In that spirit, my friends, I can think of few other entities on this campus that have received the attention from the General Officers of the Church that the Maxwell Institute has—at least lately. I offer my non-campus- wide, non–Marriott Center appearance in this modest venue as evidence of that tonight. The Lord’s prophet, who chairs your board, and his fellow apostles, who sit with him, sent me to you. We hope it is affirming to you to have their strong, active interest in you at a time when the direction and priorities of the Church are being discussed as almost never before. We hope you welcome such focused attention, as you are measured for your role in these developments.
https://mi.byu.edu/wp-content/uploads/2 ... -small.pdf
In other words the Maxwell Institute’s job is to preach the gospel rather than pursue academic/scholarly endeavour, unless those endeavours show the Church to be true. Its job is faith promoting missionary work.
That puts the true scholar in a bit of a quandary. What if their academic faith promoting studies lead to a conclusion that runs contrary to the “party line”? Do they publish? Do they adjust/omit the problematic evidences and then publish?
Is Holland asking, no...demanding, that they lie?
Of course, the missions of the Church and BYU are not identical, but their missions certainly can never be at odds with each other. And in the case of the Church and the Maxwell Institute, their missions must come as close together as an ecclesiastical sponsor and an academic recipient of that sponsorship can be. So if the university is to reflect the best the Church has to offer by way of a world-class academic endeavor, no apologies to anyone, the Neal A. Maxwell Institute must see
itself as among the best the university has to offer, as a faithful, rich, rewarding center of faith-promoting gospel scholarship enlivened by remarkable disciple-scholars.

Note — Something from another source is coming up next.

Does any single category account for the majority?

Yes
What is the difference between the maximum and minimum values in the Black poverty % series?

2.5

Of our commitment to seek learning generally, Elder Maxwell said: “There is as much vastness in the theology of the Restoration as in the stretching universe. ‘There is space there’ for the full intellectual stretching of any serious disciple. There is room ‘enough and to spare’ for all the behavioral development one is willing to undertake.”9
But not all truths are of equal importance, and in using the disciple-scholar metaphor—that hyphenated noun Elder Maxwell left us as part of his marvelous linguistic legacy—the spiritual half of that union was always the more important. “Though I have spoken of the disciple-scholar,” he said, “in the end all the hyphen- ated words come off. We are finally disciples—men and women of Christ.”10
That’s an interesting, mealy-mouthed exhortation that sounds very similar to:
There is a temptation for the writer or the teacher of Church history to want to tell everything, whether it is worthy or faith promoting or not.

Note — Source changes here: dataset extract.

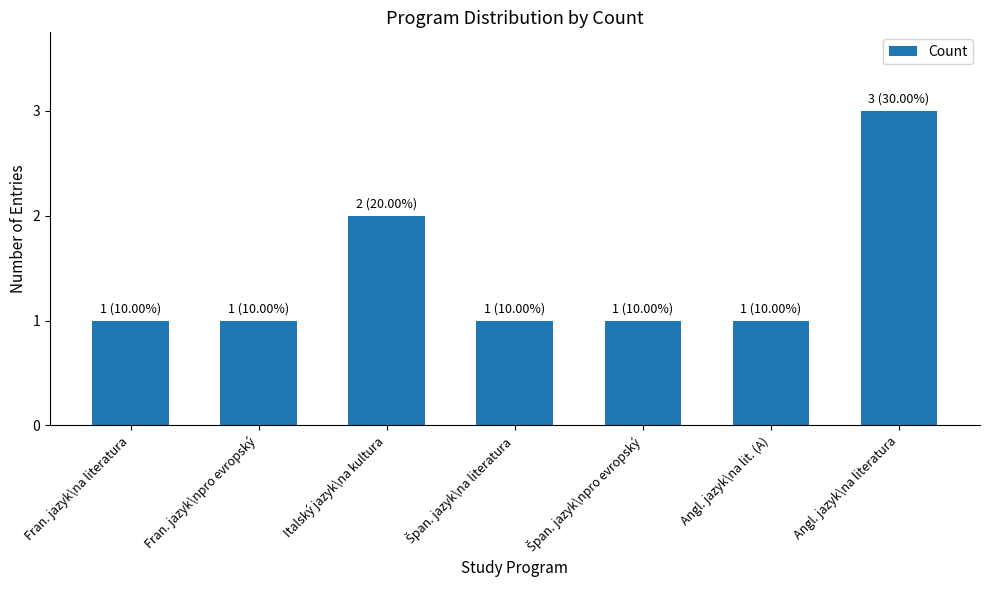

What is the smallest value displayed?

1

Some things that are true are not very useful.
https://www.lds.org/manual/teaching-sem ... t?lang=eng
Let’s review Holland’s exhortation to only produce academic study at BYU/Maxwell Institute that is faith promoting against the Church’s definition of honesty.

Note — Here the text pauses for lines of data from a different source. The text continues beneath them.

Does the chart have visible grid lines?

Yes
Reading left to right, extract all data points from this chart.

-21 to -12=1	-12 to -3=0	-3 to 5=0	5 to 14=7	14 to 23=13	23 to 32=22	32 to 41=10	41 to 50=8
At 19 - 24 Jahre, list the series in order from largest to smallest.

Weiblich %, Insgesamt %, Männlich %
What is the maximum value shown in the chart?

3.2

Lying is intentionally deceiving others. Bearing false witness is one form of lying. The Lord gave this commandment to the children of Israel: “Thou shalt not bear false witness against thy neighbour” (Exodus 20:16). Jesus also taught this when He was on earth (see Matthew 19:18). There are many other forms of lying. When we speak untruths, we are guilty of lying. We can also intentionally deceive others by a gesture or a look, by silence, or by telling only part of the truth. Whenever we lead people in any way to believe something that is not true, we are not being honest.
The Lord is not pleased with such dishonesty, and we will have to account for our lies. Satan would have us believe it is all right to lie. He says, “Yea, lie a little; … there is no harm in this” (2 Nephi 28:8). Satan encourages us to justify our lies to ourselves. Honest people will recognize Satan’s temptations and will speak the whole truth, even if it seems to be to their disadvantage.
https://www.lds.org/manual/gospel-princ ... y?lang=eng
Is Holland delivering another victory for Satan?